Il chercha longtemps : un infirmier qu’il rencontra et à qui il fit part de son désir s’offrit à le guider en lui donnant de l’espoir. Peut-être le brigadier n’avait-il eu qu’un évanouissement et allait-on le retrouver vivant ? Les syncopes produites par un coup de feu tiré à bout portant, ressemblaient étonnamment à la mort, et combien de blessés on avait vu revenir à la vie avec un poumon traversé par une balle !

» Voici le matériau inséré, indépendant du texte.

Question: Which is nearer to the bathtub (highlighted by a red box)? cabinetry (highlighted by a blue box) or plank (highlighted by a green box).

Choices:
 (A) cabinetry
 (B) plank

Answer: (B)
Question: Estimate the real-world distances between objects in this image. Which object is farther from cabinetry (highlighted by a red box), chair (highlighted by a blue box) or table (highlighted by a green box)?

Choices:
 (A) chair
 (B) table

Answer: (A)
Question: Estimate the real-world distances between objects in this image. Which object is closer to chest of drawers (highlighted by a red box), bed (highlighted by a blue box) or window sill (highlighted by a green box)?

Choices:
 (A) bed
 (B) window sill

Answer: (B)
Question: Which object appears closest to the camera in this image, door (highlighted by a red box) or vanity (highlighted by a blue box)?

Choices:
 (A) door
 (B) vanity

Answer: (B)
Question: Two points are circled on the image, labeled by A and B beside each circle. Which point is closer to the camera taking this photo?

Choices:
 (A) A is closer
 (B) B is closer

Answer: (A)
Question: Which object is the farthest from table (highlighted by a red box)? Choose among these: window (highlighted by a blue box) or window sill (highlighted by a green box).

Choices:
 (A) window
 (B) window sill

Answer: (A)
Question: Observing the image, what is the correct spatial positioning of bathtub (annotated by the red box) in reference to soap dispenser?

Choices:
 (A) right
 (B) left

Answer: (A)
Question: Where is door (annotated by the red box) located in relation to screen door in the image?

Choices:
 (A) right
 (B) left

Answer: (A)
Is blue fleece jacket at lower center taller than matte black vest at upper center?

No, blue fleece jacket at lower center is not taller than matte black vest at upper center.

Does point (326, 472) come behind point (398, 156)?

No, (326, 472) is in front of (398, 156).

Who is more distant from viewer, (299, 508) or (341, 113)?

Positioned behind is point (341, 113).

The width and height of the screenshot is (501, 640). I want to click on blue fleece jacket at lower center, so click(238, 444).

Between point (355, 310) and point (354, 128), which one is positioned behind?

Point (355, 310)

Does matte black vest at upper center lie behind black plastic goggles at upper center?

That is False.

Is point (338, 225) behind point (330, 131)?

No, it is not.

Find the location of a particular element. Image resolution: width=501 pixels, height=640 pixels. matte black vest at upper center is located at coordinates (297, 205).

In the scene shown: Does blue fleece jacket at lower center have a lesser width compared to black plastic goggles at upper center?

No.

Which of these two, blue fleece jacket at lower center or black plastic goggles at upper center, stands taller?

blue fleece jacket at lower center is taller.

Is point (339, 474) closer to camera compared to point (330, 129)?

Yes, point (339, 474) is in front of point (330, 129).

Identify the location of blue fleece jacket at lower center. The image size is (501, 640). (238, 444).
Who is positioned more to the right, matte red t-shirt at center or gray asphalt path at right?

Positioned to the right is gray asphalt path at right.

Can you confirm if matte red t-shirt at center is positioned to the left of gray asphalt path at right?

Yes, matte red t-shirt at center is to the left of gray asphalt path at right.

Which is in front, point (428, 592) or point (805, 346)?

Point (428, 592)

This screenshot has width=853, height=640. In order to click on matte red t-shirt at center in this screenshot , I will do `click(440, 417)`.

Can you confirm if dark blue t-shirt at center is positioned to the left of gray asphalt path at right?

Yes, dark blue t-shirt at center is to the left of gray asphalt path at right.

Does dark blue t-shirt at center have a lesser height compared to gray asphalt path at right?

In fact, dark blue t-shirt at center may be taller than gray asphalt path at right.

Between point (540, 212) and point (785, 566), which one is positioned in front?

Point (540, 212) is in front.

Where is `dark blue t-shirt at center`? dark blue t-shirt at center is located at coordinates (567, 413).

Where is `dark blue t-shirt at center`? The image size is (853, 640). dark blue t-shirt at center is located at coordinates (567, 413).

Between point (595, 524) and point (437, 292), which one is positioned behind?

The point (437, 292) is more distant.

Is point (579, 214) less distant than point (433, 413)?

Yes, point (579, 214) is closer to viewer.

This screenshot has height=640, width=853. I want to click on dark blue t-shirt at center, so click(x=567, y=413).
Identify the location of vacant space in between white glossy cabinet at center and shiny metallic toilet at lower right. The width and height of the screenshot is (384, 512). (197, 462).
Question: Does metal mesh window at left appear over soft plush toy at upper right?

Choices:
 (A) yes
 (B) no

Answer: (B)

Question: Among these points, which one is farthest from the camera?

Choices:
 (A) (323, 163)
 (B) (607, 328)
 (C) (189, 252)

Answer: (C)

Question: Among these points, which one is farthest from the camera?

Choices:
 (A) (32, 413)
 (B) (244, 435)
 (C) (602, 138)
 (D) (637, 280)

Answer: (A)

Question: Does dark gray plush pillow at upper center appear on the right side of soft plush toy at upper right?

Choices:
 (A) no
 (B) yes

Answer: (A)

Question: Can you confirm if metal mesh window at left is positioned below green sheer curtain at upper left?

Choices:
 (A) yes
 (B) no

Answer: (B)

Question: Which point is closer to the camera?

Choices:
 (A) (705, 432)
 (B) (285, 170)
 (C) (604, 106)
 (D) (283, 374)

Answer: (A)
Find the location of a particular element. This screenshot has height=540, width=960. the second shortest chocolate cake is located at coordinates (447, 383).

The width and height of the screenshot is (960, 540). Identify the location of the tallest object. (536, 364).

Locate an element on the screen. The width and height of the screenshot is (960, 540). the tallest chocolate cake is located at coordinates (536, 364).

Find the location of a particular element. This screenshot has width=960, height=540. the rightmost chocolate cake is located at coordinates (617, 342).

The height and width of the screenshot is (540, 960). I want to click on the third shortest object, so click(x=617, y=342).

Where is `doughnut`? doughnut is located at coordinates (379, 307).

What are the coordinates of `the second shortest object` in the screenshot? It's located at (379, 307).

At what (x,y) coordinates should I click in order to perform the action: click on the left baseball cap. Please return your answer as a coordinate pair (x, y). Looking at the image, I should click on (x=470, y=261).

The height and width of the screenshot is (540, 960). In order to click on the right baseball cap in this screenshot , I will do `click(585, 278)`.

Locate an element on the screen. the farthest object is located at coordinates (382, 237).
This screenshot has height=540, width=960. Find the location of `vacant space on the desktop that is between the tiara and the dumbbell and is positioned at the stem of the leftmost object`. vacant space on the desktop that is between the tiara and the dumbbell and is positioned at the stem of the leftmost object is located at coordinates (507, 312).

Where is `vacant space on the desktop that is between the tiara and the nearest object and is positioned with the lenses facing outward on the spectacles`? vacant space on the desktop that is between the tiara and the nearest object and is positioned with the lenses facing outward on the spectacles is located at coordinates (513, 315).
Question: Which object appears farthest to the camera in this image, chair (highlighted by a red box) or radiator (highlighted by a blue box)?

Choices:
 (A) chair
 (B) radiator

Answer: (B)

Ils eussent cherché longtemps tous deux, si Pierre ne se fût rappelé qu’un sapin, coupé par un boulet, devait marquer l’endroit du combat. Car c’était là que le porte-étendard des hussards russes avait trébuché et s’était abattu, et ce détail permit en effet à Pierre de retrouver son ami, au milieu du champ de carnage.

Delnoue était étendu auprès du vieil officier russe : son visage était calme, mais son corps était raide et froid, et les deux ennemis dormaient côte à côte leur dernier sommeil.

L’infirmier hocha la tête et s’éloigna à la recherche d’un blessé.

Resté seul, Pierre sentit son cœur se gonfler de sanglots : il se rappela la lugubre scène du Conseil de guerre, s’agenouilla et se mit à prier.